決算発表するニトリHDの白井俊之社長(左)と似鳥昭雄会長

 白井社長は「特に都心部のお客様が店舗をショールーム代わりにしている」と指摘。全国のニトリの店舗の売上高のうち、東京、埼玉、神奈川、千葉の1都3県が占める割合と、ECの1都3県の割合は、2割近い乖離(かいり)があるからだ。また、同社の調査によると、店舗で購入した客の67%がネットで商品を見ており、ネットで購入した68%が店舗で商品を見ていたという。

 店舗で実物を見て、他社のECサイトで安く購入する――。コストをかけ運営している店舗が、売り上げを伴わないショールームになることに悩む小売企業は多い。だがニトリHDは自社開発の独自商品が大半で、店舗で買わないなら同社のECで買うことになる。白井社長がショールーム化を前向きに捉えるのはこのためだ。

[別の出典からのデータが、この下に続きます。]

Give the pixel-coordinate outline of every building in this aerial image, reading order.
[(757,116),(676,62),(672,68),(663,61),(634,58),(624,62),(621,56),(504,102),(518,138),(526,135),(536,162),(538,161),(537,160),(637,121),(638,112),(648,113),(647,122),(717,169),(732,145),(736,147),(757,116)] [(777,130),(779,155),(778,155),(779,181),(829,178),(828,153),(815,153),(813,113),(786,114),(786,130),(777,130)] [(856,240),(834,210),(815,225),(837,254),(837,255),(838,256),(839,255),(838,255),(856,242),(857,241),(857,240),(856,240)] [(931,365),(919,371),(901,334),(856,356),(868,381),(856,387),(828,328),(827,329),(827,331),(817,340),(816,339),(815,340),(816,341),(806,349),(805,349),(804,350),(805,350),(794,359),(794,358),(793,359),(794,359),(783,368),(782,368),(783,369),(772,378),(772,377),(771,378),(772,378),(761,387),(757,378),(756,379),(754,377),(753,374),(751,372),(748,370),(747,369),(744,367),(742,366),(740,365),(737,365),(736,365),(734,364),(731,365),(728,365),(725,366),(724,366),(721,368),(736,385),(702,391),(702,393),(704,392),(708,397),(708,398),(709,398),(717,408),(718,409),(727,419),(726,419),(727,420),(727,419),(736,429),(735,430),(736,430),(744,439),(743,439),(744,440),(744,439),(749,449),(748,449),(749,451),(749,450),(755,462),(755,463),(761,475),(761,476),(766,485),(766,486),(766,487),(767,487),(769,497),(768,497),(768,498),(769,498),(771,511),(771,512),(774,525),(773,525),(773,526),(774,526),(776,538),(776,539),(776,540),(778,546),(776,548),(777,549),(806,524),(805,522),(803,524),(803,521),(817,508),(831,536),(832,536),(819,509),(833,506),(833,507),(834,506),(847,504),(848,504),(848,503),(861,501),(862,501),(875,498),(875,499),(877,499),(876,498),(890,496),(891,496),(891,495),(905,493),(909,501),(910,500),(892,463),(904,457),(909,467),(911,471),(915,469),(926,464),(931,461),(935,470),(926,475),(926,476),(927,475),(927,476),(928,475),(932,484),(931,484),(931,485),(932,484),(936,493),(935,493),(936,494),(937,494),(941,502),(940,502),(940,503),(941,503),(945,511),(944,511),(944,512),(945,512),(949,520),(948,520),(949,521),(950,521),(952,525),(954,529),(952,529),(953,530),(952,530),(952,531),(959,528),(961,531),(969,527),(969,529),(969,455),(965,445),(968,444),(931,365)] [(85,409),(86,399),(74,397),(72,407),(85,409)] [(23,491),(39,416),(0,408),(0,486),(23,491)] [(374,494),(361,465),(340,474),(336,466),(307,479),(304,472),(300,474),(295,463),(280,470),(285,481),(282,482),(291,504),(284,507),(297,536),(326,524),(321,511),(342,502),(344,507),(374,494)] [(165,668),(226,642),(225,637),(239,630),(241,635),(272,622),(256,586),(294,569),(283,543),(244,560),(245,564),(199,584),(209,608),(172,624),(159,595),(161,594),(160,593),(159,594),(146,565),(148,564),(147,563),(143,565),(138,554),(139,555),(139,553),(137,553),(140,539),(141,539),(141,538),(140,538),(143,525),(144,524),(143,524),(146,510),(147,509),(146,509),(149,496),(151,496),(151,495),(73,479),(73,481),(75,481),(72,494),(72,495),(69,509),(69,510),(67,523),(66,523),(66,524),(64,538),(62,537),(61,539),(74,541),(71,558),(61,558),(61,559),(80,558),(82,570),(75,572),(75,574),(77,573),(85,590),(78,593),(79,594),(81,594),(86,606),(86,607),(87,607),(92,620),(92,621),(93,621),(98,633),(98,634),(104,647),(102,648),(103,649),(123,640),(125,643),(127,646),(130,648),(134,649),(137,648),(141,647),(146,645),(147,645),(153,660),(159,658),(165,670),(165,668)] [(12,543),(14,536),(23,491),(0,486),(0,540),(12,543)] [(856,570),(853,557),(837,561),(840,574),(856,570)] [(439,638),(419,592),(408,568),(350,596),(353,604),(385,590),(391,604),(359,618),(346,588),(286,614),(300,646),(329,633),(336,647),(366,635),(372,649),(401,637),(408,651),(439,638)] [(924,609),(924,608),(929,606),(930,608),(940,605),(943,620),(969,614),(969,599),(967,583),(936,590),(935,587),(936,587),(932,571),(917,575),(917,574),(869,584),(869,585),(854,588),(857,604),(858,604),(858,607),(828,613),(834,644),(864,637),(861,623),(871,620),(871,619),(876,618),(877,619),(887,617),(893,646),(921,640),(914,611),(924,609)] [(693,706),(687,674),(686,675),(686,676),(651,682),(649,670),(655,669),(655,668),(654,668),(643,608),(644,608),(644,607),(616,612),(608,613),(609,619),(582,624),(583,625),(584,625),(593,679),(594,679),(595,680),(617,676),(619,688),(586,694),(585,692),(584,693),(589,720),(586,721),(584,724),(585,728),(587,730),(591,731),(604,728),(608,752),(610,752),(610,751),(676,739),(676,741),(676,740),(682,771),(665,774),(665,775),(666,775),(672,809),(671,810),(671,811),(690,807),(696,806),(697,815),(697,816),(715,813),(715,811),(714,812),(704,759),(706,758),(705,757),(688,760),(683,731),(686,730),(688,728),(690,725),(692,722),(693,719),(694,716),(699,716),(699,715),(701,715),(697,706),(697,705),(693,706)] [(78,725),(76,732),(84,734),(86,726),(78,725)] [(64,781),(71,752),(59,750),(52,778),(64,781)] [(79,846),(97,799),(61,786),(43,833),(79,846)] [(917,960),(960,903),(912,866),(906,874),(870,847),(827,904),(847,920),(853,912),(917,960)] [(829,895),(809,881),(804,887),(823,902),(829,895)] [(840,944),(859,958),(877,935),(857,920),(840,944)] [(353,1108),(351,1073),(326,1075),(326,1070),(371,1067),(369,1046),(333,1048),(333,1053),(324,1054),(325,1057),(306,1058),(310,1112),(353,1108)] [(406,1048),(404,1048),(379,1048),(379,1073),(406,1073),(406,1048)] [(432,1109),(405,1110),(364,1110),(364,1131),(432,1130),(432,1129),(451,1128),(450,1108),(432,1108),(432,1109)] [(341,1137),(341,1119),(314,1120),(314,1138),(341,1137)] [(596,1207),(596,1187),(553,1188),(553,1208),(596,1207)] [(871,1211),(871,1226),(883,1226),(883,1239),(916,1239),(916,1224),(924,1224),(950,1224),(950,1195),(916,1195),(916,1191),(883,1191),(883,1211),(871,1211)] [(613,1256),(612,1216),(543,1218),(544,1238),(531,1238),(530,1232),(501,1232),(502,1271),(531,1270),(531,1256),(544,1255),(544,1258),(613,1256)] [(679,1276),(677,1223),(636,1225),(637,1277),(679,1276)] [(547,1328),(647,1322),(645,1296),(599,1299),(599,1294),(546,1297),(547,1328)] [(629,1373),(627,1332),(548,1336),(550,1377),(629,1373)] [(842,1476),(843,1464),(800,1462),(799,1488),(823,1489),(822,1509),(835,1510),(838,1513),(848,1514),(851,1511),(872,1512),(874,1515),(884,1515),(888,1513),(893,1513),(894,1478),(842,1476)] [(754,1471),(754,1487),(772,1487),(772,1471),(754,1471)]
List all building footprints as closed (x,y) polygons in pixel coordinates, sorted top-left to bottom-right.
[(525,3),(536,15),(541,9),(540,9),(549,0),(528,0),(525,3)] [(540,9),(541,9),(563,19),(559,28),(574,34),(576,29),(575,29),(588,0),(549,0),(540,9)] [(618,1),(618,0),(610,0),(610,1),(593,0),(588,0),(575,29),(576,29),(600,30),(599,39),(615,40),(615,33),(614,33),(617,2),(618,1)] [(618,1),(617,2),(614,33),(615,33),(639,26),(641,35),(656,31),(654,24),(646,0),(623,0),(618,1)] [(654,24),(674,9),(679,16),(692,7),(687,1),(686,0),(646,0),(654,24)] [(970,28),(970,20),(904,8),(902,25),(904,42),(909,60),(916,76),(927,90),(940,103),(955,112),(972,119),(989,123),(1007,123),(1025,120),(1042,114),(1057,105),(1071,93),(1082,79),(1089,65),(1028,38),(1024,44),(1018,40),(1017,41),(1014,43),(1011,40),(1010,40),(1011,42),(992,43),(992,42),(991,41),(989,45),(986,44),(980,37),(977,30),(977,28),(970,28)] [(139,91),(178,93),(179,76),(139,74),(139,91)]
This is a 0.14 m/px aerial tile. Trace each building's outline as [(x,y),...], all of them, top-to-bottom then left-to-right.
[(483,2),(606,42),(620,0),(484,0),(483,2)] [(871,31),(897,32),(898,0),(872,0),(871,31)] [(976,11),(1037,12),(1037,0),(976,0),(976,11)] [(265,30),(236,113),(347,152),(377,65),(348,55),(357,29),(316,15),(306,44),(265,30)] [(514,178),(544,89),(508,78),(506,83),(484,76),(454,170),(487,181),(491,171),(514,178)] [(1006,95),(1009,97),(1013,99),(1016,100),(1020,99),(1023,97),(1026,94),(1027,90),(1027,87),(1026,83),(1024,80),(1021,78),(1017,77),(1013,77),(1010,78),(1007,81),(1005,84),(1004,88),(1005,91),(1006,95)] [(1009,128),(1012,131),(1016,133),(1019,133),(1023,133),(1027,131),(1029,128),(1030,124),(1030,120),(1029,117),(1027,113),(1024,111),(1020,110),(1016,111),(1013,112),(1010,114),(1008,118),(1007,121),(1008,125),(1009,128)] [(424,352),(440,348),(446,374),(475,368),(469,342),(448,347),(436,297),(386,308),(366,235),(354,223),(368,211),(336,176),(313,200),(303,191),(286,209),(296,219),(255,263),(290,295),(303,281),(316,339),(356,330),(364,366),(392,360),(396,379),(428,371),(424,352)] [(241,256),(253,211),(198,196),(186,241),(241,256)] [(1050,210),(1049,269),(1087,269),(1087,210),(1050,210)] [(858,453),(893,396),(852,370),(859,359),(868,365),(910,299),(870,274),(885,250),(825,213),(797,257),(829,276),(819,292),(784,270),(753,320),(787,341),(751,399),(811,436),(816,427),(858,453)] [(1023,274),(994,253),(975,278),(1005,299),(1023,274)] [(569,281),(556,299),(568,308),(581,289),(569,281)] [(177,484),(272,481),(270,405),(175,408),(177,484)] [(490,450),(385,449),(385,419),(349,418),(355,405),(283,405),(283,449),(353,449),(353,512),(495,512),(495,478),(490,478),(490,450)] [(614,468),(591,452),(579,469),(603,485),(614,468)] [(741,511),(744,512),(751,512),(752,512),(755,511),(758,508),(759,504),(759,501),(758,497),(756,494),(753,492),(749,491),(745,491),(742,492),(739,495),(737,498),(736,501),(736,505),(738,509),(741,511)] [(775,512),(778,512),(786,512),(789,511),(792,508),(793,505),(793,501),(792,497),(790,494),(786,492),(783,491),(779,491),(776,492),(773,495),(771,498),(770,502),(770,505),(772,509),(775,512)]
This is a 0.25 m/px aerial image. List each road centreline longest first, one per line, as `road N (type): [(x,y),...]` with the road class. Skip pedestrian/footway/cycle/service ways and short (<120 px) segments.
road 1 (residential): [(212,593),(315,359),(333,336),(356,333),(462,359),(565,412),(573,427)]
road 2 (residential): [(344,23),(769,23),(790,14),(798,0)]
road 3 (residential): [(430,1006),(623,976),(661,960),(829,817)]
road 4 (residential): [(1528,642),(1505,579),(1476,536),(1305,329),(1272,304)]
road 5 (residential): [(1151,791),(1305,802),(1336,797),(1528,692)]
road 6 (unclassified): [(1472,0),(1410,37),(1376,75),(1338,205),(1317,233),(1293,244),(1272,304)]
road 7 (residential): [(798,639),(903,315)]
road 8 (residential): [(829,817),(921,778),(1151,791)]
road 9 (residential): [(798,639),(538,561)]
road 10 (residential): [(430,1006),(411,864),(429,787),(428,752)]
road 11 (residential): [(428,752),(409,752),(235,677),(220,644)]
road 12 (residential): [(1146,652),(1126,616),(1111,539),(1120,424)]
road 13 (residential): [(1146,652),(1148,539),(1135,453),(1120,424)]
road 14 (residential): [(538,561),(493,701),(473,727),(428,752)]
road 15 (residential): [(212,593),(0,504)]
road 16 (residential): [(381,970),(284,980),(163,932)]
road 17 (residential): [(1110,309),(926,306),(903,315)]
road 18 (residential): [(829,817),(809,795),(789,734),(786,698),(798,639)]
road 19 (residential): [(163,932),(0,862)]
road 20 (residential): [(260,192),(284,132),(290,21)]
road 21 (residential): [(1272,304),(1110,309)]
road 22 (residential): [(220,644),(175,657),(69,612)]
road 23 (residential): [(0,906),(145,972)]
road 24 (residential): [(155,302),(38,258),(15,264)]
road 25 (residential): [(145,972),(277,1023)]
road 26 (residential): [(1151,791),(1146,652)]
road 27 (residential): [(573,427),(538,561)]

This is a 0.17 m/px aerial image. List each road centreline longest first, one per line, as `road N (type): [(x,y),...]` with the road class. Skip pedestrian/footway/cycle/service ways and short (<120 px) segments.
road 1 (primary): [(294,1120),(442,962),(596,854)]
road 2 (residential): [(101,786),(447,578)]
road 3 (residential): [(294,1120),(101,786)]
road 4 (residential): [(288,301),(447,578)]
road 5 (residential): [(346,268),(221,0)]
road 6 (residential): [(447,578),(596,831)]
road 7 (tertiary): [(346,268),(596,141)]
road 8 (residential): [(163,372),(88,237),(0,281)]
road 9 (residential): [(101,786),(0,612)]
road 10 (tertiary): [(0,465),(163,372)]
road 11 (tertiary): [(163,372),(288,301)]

 ニトリHDはECの運営に店舗間の物流も活用しており「店があることがECの優位性につながる」(白井社長)。一方、商品説明などECのコンテンツを、来店客にカタログ代わりに使ってもらうため、サイトを9月に刷新することも明らかにした。

 ただ、2022年に1000店の目標を掲げる店舗数は、2月末時点で576にとどまる。白井社長は「厳しくなってきていることは感じている」と認めつつ、「計画を変更する予定はない」という。相乗効果を最大限に引き出すため、店舗とEC双方の強化が求められる。